NumericScalar is a special type that can handle both integeer and double. You can get the value from it by as_i32() for i32, or as_f64() for f64. These method converts the value if the input type is different from the target type.

#[savvy]
fn times_two_numeric_i32_scalar(x: NumericScalar) -> savvy::Result<Sexp> {
    let v = x.as_i32()?;
    if v.is_na() {
        (i32::na()).try_into()
    } else {
        (v * 2).try_into()
    }
}

Note that, while as_f64() is infallible, as_i32() can fail when the conversion is from f64 to i32 and

  • the value is Inf or -Inf
  • the value is out of range for i32
  • the value is not integer-ish (e.g. 1.1)

For convenience, NumericScalar also provides a conversion to usize by as_usize(). What's good is that this can handle integer-ish numeric, which means you can allow users to input a larger number than the integer max (2147483647)!

fn usize_to_string_scalar(x: NumericScalar) -> savvy::Result<Sexp> {
    let x_usize = x.as_usize()?;
    x_usize.to_string().try_into()
}
usize_to_string_scalar(2147483648)
#> [1] "2147483648"

Output

Just like a Rust vector, a Rust scalar value can be converted into Sexp by try_from(). It's as simple as.

/// @export
#[savvy]
fn scalar_output_int() -> savvy::Result<savvy::Sexp> {
    1.try_into()
}

Alternatively, the same conversion is available in the form of Owned{type}Sexp::try_from_scalar().

/// @export
#[savvy]
fn scalar_output_int() -> savvy::Result<savvy::Sexp> {
    let out = OwnedIntegerSexp::try_from_scalar(1)?;
    out.into()
}

Missing values

If the type of the input is scalar, NA is always rejected. This is inconsistent with the rule for vector input, but, this is my design decision in the assumption that a scalar missing value is rarely found useful on Rust's side.

/// @export
#[savvy]
fn identity_logical_single(x: bool) -> savvy::Result<savvy::Sexp> {
    let mut out = OwnedLogicalSexp::new(1)?;
    out.set_elt(0, x)?;
    out.into()
}
identity_logical_single(NA)
#> Error in identity_logical_single(NA) : 
#>   Must be length 1 of non-missing value

Optional Argument

To represent an optional argument, you can wrap it with Option. Then, the corresponding R function sets the default value of NULL on the argument.

#[savvy]
fn default_value_vec(x: Option<IntegerSexp>) -> savvy::Result<Sexp> {
    if let Some(x) = x {
        x.iter().sum::<i32>().try_into()
    } else {
        (-1).try_into()
    }
}
function(x = NULL) {
  .Call(savvy_default_value_vec__impl, x)
}

This function works with or without the argument.

default_value_vec(1:10)
#> [1] 55

default_value_vec()
#> [1] -1

Type-specific Topics

You can use these types as an argument of a #[savvy] function.

R typevectorscalar
integerIntegerSexpi32
doubleRealSexpf64
integer or doubleNumericSexpNumericScalar
logicalLogicalSexpbool
rawRawSexpu8
characterStringSexp&str
complex1ComplexSexpComplex64
listListSexpn/a
(any)Sexpn/a
1

Complex is optionally supported under feature flag complex

If you want to handle multiple types, you can cast an Sexp into a specific type by .into_typed() and write match branches to deal with each type. This is important when the interface returns Sexp. For example, ListSexp returns Sexp because the list element can be any type. For more details about List, please read List section.

_____

Requirements
Please extract, word for word, the part of the passage on scalar types from "#> Error in" up to and including "(-1).try_into()". The material that comes next is unrelated to the passage on scalar types above.

Supplied data

_____

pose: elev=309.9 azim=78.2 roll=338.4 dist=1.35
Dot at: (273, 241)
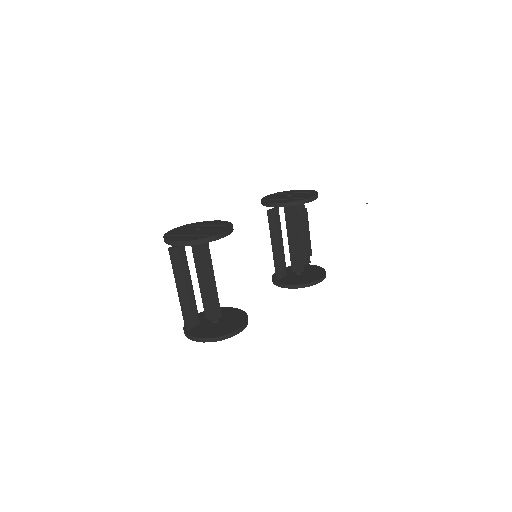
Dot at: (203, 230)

_____

Exercise response
#> Error in identity_logical_single(NA) : 
#>   Must be length 1 of non-missing value

Optional Argument

To represent an optional argument, you can wrap it with Option. Then, the corresponding R function sets the default value of NULL on the argument.

#[savvy]
fn default_value_vec(x: Option<IntegerSexp>) -> savvy::Result<Sexp> {
    if let Some(x) = x {
        x.iter().sum::<i32>().try_into()
    } else {
        (-1).try_into()